▸ **Work instruction**: Look through the data below for the string "information", and copy every line where it turns up.

[[ Excerpted records, beginning ]]

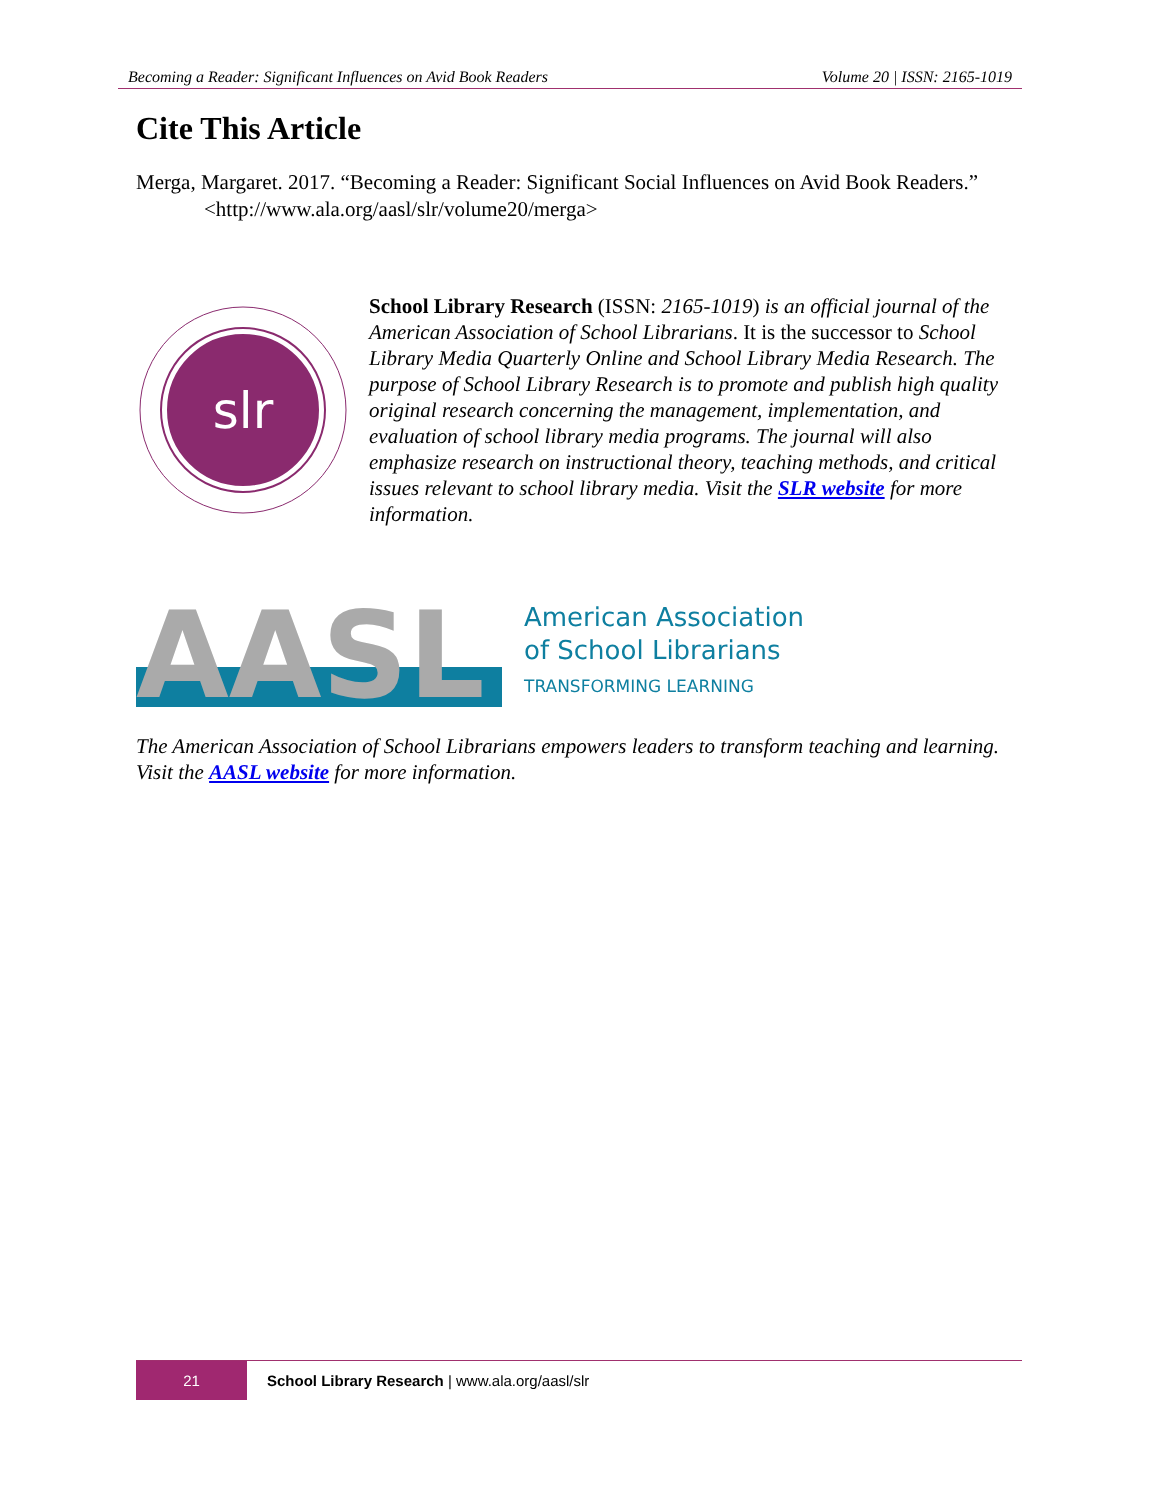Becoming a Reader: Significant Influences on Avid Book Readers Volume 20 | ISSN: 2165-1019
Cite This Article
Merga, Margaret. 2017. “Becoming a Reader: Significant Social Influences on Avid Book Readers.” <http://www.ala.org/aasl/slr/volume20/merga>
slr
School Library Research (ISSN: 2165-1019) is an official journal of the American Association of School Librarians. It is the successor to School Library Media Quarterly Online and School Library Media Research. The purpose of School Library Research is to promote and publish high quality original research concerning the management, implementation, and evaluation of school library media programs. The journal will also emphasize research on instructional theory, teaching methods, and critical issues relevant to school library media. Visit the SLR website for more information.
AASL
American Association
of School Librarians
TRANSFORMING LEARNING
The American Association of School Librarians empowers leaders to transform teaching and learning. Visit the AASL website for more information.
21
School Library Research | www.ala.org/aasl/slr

[[ Excerpted records, end ]]

▸ **The completed task**:
School Library Research (ISSN: 2165-1019) is an official journal of the American Association of School Librarians. It is the successor to School Library Media Quarterly Online and School Library Media Research. The purpose of School Library Research is to promote and publish high quality original research concerning the management, implementation, and evaluation of school library media programs. The journal will also emphasize research on instructional theory, teaching methods, and critical issues relevant to school library media. Visit the SLR website for more information.
The American Association of School Librarians empowers leaders to transform teaching and learning. Visit the AASL website for more information.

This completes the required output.